De Afdeling advisering adviseert om dit wetsvoorstel aan de Tweede Kamer te zenden nadat met de gemaakte opmerkingen rekening is gehouden.
Lees hierde volledige tekst van het advies van de Raad van State over het wetsvoorstel Belastingplan 2014.
2. Wetsvoorstel aanpak fraude toeslagen en fiscaliteit
Het wetsvoorstel biedt handvatten ten behoeve van een adequate bestrijding van fraude bij zowel de toeslagen als in de fiscaliteit.
Voorgesteld wordt onder meer om het begrip overtreder, dat ingevolge de definitie in de Algemene wet bestuursrecht voor het gehele bestuursrecht geldt, specifiek voor de uitvoering van de toeslagen uit te breiden. Bij die uitbreiding wordt aangesloten bij het strafrechtelijke begrippenkader. De bestuurlijke boete kan dan in de toekomst ook aan doen plegers, uitlokkers en medeplichtigen (in geval van vergrijpboetes) worden opgelegd.
De Afdeling advisering wijst erop dat de uitbreiding van het overtredersbegrip in het bestuursrecht een ingrijpende keuze betreft, die onvoldoende wordt gemotiveerd. De situaties die met deze uitbreiding onder het regime van bestuurlijke handhaving worden gebracht, lenen zich daar gelet op hun aard niet voor. Uitgangspunt bij bestuurlijke handhaving is dat de overtreding eenvoudig kenbaar is, de dader identificeerbaar is, en verwijtbaarheid of schuld geen rol spelen. In geval van het doen plegen, uitlokken en medeplichtigheid is daar niet aan voldaan. Toepassing van het strafrecht en het strafprocesrecht ligt in die situaties in de rede. Teneinde de voordelen van bestuurlijke handhaving ook in de context van het strafrecht beschikbaar te hebben, is de strafbeschikking geïntroduceerd. De Afdeling advisering adviseert dan ook de voorgestelde uitbreiding te heroverwegen en daarbij de mogelijkheid van invoering van de (bestuurlijke) strafbeschikking in de sfeer van de toeslagen te betrekken.

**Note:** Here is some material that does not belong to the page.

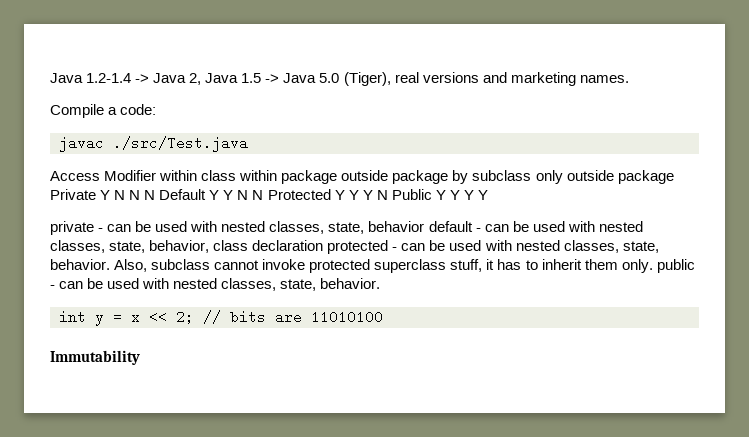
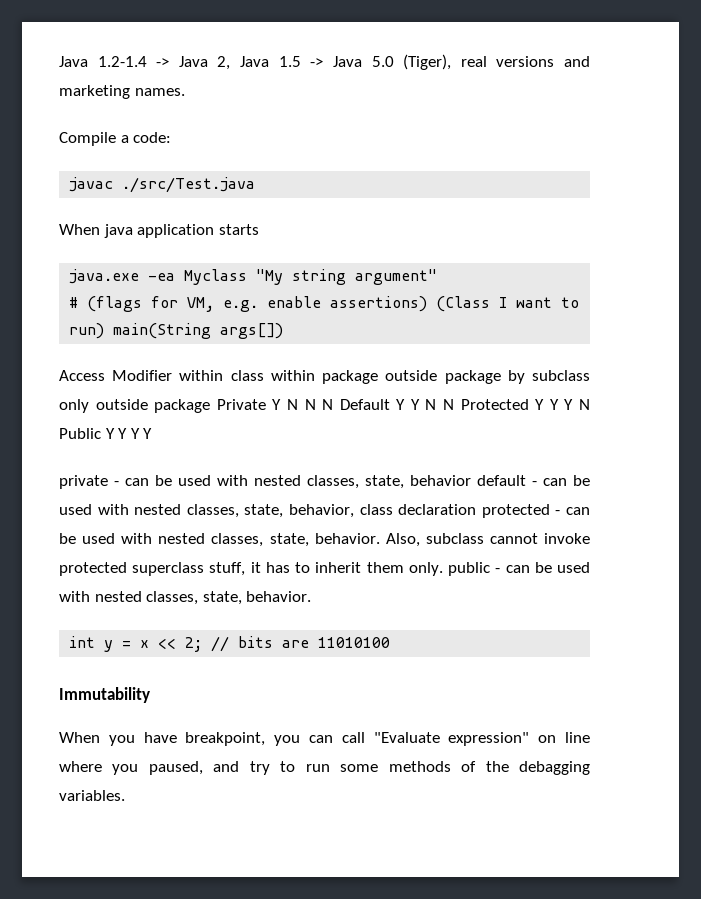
(248, 144) none -> [59,224,259,238] [69,269,438,285] [69,296,580,312] [69,323,284,339] // When java application starts // java.exe -ea Myclass "My string argument" // # (flags for VM, e.g. enable assertions) (Class I want to run) main(String args[])
(140, 357) none -> [59,732,590,746] [59,761,590,775] [59,790,125,801] // When you have breakpoint, you can call "Evaluate expression" on line where you paused, and try to run some methods of the debagging variables.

De Afdeling advisering wijst er bovendien op dat de snelheid die de behandeling van het belastingplanpakket 2014 door Tweede en Eerste Kamer vergt, aan de zorgvuldige behandeling van dit ingrijpende wetsvoorstel in de weg kan staan. Zij adviseert het voorstel los te koppelen van het belastingplanpakket 2014 en de ingangsdatum ervan vast te stellen bij koninklijk besluit.
De Afdeling advisering adviseert dit wetsvoorstel niet aan de Tweede Kamer te zenden dan nadat met de gemaakte opmerkingen rekening is gehouden.
Lees hier de volledige tekst van het advies van de Raad van State over het wetsvoorstel aanpak fraude toeslagen en fiscaliteit.
3. Wetsvoorstel wijziging percentage belasting- en invorderingsrente
Het wetsvoorstel brengt wijzigingen aan in de systematiek die geldt voor het vaststellen van de hoogte van het rentepercentage voor door de Belastingdienst te vergoeden of in rekening te brengen belasting- en invorderingsrente. Er wordt onder meer een minimumpercentage geïntroduceerd.
De Afdeling advisering plaatst kanttekeningen bij de motivering van het wetsvoorstel. Zo merkt zij op dat louter een verwijzing naar het regeerakkoord geen steekhoudende motivering biedt, maar hooguit de aanleiding voor een wetsvoorstel aangeeft. Voor zover budgettaire overwegingen een rol spelen bij de vaststelling van de hoogte van de belasting- en invorderingsrente wordt het karakter van de regeling (rente) aangetast, aldus de Afdeling advisering. Dit kan dit tot gevolg hebben dat de oorspronkelijke bedoeling van de regeling steeds meer op de achtergrond raakt en de regeling zich ontwikkelt tot een vorm van boeterente. Dat speelt vooral wanneer de werkelijke rentepercentages aanmerkelijk lager zijn dan het voorgestelde minimumpercentage. Verder geeft de toelichting geen motivering voor de uitsluitend voor de fiscaliteit geldende afwijking die gaat ontstaan ten opzichte van de renteberekening ingevolge het Burgerlijk Wetboek.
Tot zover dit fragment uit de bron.